**Texte extrait**

Mais tout est bon pour impressionner les délégués à la COP15, à condition évidemment que cet appel/tribune arrive sur leurs tables. À voir les retours d’informations, cela semble loin d’être le cas. ETC Group, expert en communication et pourtant signataire de l’appel/tribune, n’en a pas fait la promotion sur son site. C’est un signe (à moins que ETC Group défende son pré carré, le monde des ONG n’étant pas un monde de bisounours).
L’abeillecalypse, relayée par France Info
L’appel/tribune est disert sur un autre risque :
« Il est possible que les organismes dotés d’un forçage génétique puissent transmettre des gènes modifiés à des espèces étroitement apparentées, comme les insectes pollinisateurs, par la propagation verticale des gènes par le biais du flux de gènes. Ils pourraient également affecter d’autres espèces non ciblées par le biais du transfert horizontal de gènes. »
Ce colossal risque a fait mouche chez Mme Marie Dupin pour sa chronique matinale sur France Info (c’est le service public audiovisuel…).

**Consigne**
Extrayez mot pour mot, du texte ci-dessus sur l'appel/tribune adressé à la COP15, le passage qui s'ouvre sur les mots contenant « Mais tout est » et se termine par « monde de bisounours). ».

**Données sources**
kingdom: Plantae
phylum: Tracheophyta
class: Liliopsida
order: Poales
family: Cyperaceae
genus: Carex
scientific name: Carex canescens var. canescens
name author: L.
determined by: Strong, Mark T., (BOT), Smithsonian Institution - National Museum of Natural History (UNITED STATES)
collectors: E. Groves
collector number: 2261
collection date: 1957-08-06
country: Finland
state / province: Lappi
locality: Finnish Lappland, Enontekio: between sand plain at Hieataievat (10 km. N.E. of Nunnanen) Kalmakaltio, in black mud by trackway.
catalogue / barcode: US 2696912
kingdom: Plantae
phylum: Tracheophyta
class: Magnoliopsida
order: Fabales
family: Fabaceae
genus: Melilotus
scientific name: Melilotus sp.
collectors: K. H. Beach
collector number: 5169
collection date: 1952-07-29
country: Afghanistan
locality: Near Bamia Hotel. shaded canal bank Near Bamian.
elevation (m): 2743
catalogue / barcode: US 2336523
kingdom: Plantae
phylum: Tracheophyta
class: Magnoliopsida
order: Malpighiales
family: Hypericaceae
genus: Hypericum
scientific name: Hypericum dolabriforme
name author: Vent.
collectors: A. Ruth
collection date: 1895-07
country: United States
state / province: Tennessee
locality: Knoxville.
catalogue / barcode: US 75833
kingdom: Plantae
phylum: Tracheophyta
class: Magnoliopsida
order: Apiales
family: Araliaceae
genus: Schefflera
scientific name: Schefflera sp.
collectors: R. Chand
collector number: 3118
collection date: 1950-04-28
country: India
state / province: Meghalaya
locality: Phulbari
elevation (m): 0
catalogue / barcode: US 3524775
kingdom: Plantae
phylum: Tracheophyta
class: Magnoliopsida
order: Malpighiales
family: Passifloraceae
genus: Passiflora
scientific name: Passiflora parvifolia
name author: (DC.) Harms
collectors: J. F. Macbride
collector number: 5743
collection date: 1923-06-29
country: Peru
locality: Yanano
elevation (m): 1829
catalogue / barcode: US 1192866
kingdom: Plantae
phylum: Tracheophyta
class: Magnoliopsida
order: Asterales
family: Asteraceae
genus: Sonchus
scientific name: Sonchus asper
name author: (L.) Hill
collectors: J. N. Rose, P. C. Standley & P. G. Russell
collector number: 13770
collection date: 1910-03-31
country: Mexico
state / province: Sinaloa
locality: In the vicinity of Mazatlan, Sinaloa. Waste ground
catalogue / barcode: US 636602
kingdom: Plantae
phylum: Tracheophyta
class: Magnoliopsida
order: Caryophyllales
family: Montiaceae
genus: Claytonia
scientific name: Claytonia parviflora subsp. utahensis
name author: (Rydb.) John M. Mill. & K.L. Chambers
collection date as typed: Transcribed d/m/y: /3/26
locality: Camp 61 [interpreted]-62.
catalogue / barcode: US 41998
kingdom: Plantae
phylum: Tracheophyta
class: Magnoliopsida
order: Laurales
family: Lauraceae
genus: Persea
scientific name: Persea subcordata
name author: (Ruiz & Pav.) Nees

**Résultat de l'exercice**
Mais tout est bon pour impressionner les délégués à la COP15, à condition évidemment que cet appel/tribune arrive sur leurs tables. À voir les retours d’informations, cela semble loin d’être le cas. ETC Group, expert en communication et pourtant signataire de l’appel/tribune, n’en a pas fait la promotion sur son site. C’est un signe (à moins que ETC Group défende son pré carré, le monde des ONG n’étant pas un monde de bisounours).